Selective attention has been shown to bias sensory processing in favor of relevant stimuli and against irrelevant or distracting stimuli in perceptual tasks. Increasing evidence suggests that selective attention plays an important role during working memory maintenance, possibly by biasing sensory processing in favor of to-be-remembered items. In the current study, we investigated whether selective attention may also support working memory by biasing processing against irrelevant and potentially distracting information. Event-related potentials (ERPs) were recorded while subjects (n 22) performed a delayed-recognition task for faces and shoes. The delay period was filled with face or shoe distractors. Behavioral performance was impaired when distractors were congruent with the working memory domain (e.g., face distractor during working memory for faces) relative to when distractors were incongruent with the working memory domain (e.g., face distractor during shoe working memory). If attentional biasing against distractor processing is indeed functionally relevant in supporting working memory maintenance, perceptual processing of distractors is predicted to be attenuated when distractors are more behaviorally intrusive relative to when they are nonintrusive.
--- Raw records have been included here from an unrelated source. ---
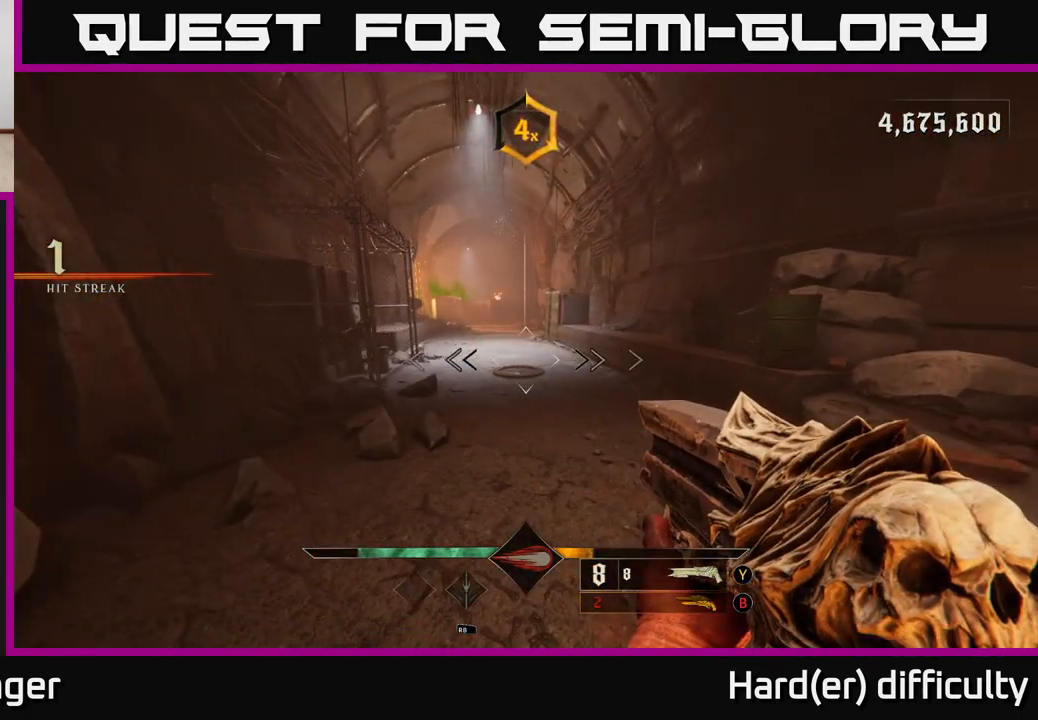
{"buttons": [], "left_stick": "center", "right_stick": "center", "events": []}
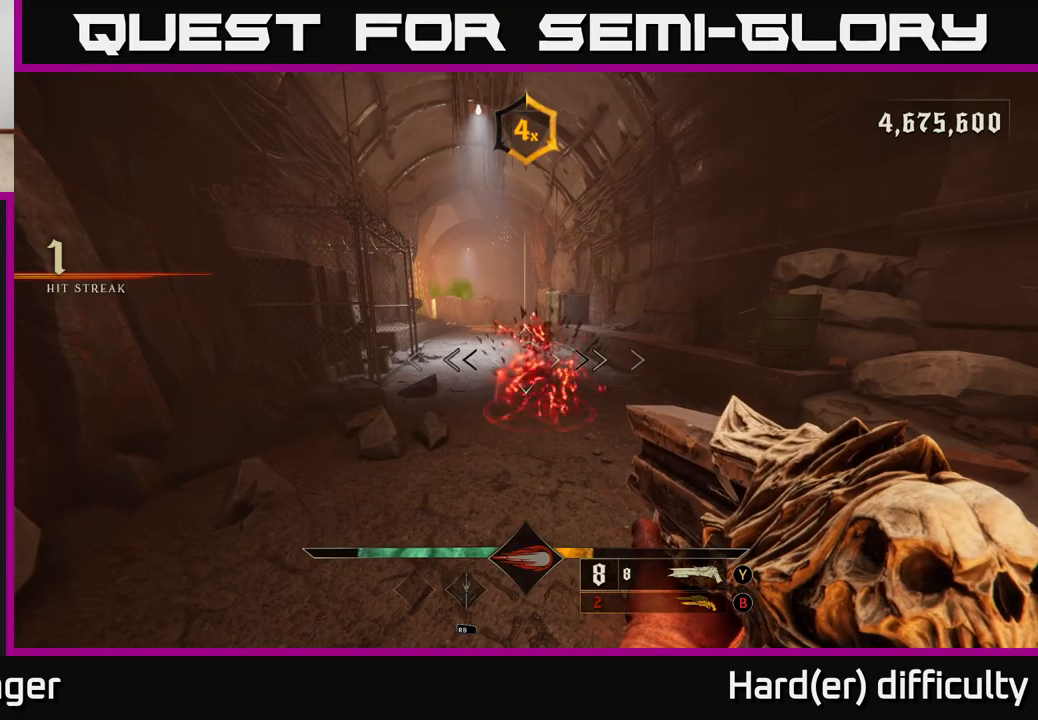
{"buttons": [], "left_stick": "up-right", "right_stick": "center", "events": [[150, "right_stick", "down"], [183, "R2", "down"], [183, "left_stick", "up"], [217, "right_stick", "center"], [283, "R2", "up"], [300, "left_stick", "up-right"]]}
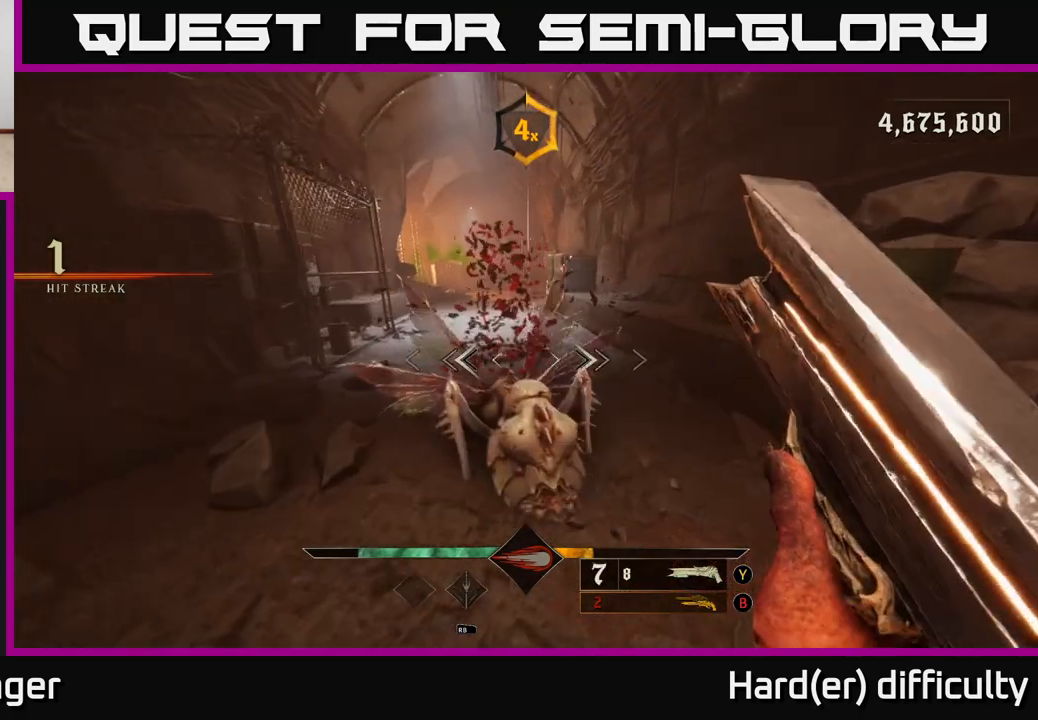
{"buttons": [], "left_stick": "down", "right_stick": "center", "events": [[100, "right_stick", "up-left"], [200, "right_stick", "center"], [233, "left_stick", "down-left"], [400, "left_stick", "down"]]}
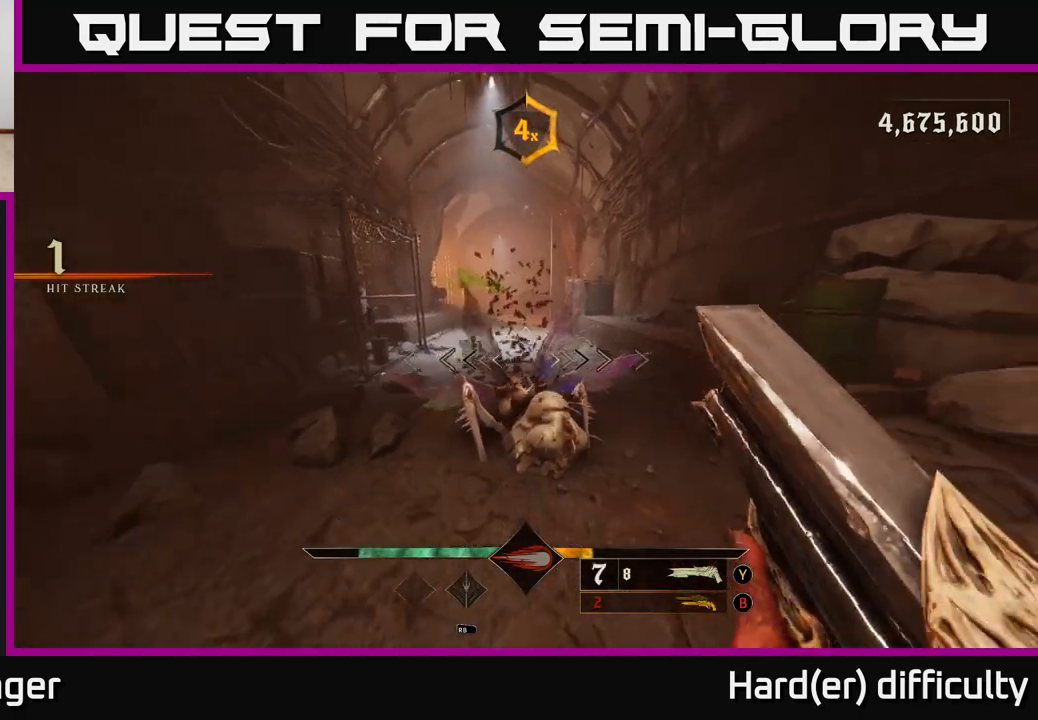
{"buttons": [], "left_stick": "up-right", "right_stick": "center", "events": [[250, "left_stick", "center"], [267, "R2", "down"], [300, "left_stick", "up-right"], [350, "R2", "up"]]}
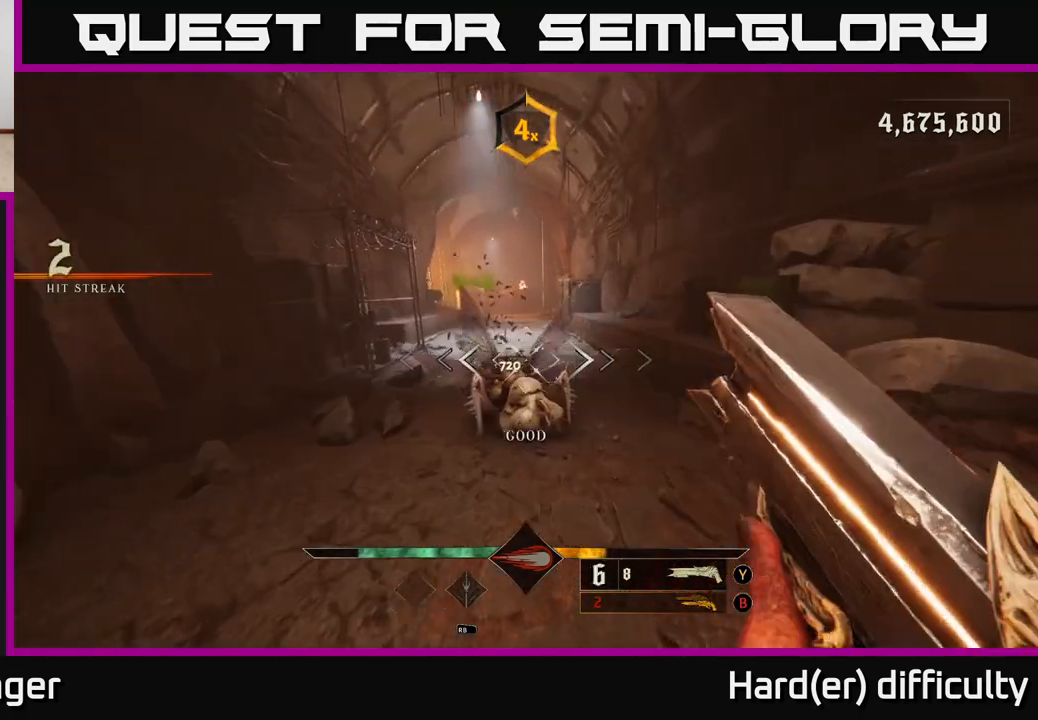
{"buttons": [], "left_stick": "center", "right_stick": "center", "events": [[133, "left_stick", "center"]]}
As such, we predicted that perceptual processing of distracting faces, as measured by the face-sensitive N170 ERP component, would be reduced in the context of congruent (face) working memory relative to incongruent (shoe) working memory. The N170 elicited by distracting faces demonstrated reduced amplitude during congruent versus incongruent working memory. These results suggest that perceptual processing of distracting faces may be attenuated due to attentional biasing against sensory processing of distractors that are most behaviorally intrusive during working memory maintenance.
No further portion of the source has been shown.